Write the data below out in full, exactly as it stands.

| INPUT DATA |
--- START ---
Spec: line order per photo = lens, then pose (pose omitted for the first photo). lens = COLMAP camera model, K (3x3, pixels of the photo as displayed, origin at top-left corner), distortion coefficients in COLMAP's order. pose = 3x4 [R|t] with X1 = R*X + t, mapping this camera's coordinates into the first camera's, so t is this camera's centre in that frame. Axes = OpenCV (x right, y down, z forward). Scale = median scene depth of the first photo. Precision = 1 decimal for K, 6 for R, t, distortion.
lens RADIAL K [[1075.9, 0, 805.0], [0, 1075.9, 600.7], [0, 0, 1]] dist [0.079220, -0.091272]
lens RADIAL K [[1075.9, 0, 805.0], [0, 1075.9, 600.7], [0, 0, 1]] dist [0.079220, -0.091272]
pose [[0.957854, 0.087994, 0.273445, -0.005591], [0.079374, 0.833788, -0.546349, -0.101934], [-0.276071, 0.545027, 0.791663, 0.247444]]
--- END ---
| ANSWER BOX |
Spec: line order per photo = lens, then pose (pose omitted for the first photo). lens = COLMAP camera model, K (3x3, pixels of the photo as displayed, origin at top-left corner), distortion coefficients in COLMAP's order. pose = 3x4 [R|t] with X1 = R*X + t, mapping this camera's coordinates into the first camera's, so t is this camera's centre in that frame. Axes = OpenCV (x right, y down, z forward). Scale = median scene depth of the first photo. Precision = 1 decimal for K, 6 for R, t, distortion.
lens RADIAL K [[1075.9, 0, 805.0], [0, 1075.9, 600.7], [0, 0, 1]] dist [0.079220, -0.091272]
lens RADIAL K [[1075.9, 0, 805.0], [0, 1075.9, 600.7], [0, 0, 1]] dist [0.079220, -0.091272]
pose [[0.957854, 0.087994, 0.273445, -0.005591], [0.079374, 0.833788, -0.546349, -0.101934], [-0.276071, 0.545027, 0.791663, 0.247444]]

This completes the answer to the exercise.